From: USADNEWS Volume VII, Issue 3 April/May 2013

In recent months, the Department of Labor (DOL) has more frequently scrutinized the use of local papers as an additional recruitment method. In the Matter of Symrise Inc., a recent case decided by the Board of Alien Labor certification Appeals (BALCA), the Certifying Officer (CO) denied the employer’s application because they used the same newspaper for both their Sunday advertisements and for an additional local or ethnic paper.

The employer ran two Sunday advertisements in the Bergen Record as well as one weekday ad. The CO asserted that the use of the same paper to fulfill two recruitment methods amounted to a duplication of steps and therefore did not satisfy the regulations at 20 C.F.R. § 656.17(e)(ii) that the employer must select “three additional recruitment steps.”  The employer argued that the DOL recognizes the dual use of publications by permitting the use of online advertisements run on a newspaper’s website to satisfy the job search website requirement even though the online ads are associated with the same newspaper being used for the Sunday ads.

The CO contended that the dual use of a newspaper and newspaper’s website was an exception and that the primary concern is that each of the additional recruitment steps should target slightly different application populations. The employer submitted documentation showing that the weekday circulation of the Record was substantially greater than the other local newspapers in the area, but the CO responded that the circulation figures were not a factor in determining an appropriate local paper. An employer could not use an additional ad in the newspaper of general circulation to substitute for an ad in a local or ethnic newspaper.

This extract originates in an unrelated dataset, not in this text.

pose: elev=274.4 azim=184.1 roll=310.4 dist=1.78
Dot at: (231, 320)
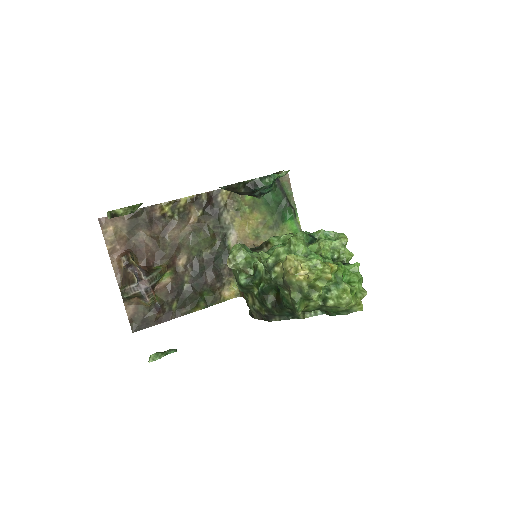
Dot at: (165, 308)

In reviewing the case, BALCA took a different approach. BALCA posed the question of whether the same newspaper that met the criteria for a general circulation newspaper could also qualify as a local newspaper. If so, the additional advertisement would not be a duplication of a step.

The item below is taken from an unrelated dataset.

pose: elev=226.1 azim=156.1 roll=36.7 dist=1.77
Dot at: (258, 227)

The CO cited the FAQ response that “the purpose of requiring the employer to use three additional recruitment steps is to ensure the greatest number of able, willing, qualified, and available U.S. workers are apprised of the job opportunity.” BALCA noted that an FAQ response is not a regulation and therefore cannot impose the same requirements. Furthermore, BALCA concluded that the FAQ in question still did not address the question of whether one newspaper can ever be considered both a general and a local paper.

BALCA also noted that neither the preamble to the Proposed Rule nor to the Final Rule offer any guidelines on the choice of a local or ethnic paper except to state that it must be “appropriate for the job opportunity.”  In fact, BALCA stated, “the regulations are wholly devoid of any factors used in determining whether a newspaper is a ‘local’ newspaper.” In light of the lack of guidance on this issue, BALCA vacated the denial and remanded the case to the CO to determine whether the Record met the criteria of both a local newspaper and a newspaper of general circulation.

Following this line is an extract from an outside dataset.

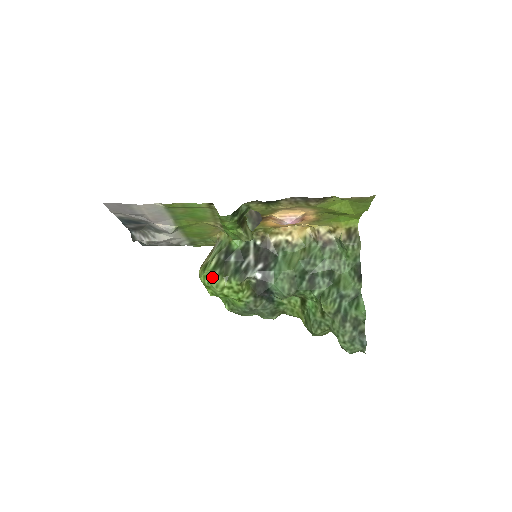
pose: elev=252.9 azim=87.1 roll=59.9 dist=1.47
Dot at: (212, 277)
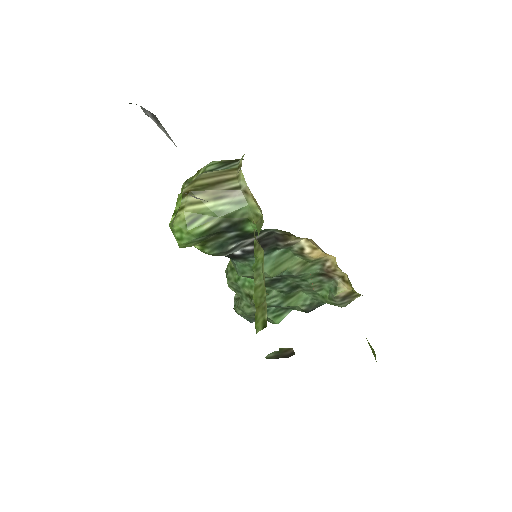
Dot at: (188, 241)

The case raises more questions than it answers. What factors do determine the appropriateness of a local or ethnic newspaper? Can the same newspaper satisfy the criteria as both a local paper and the paper of general circulation?  In cases where a parent company publishes both the major newspaper and a community issue, what are the guidelines for treating them as separate publications?

USADWEB maintains a conservative approach, unless directed otherwise by our clients. In the case of community newspapers that are published by the newspaper of general circulation, we look to ensure that the circulation of the two papers is not identical, as discussed in a previous NewsBlast article (Parent Publishers: When Sunday Papers and Community Papers Have the Same Publisher). USADWEB will stay aware of new decisions that are made to flesh out answers to these questions.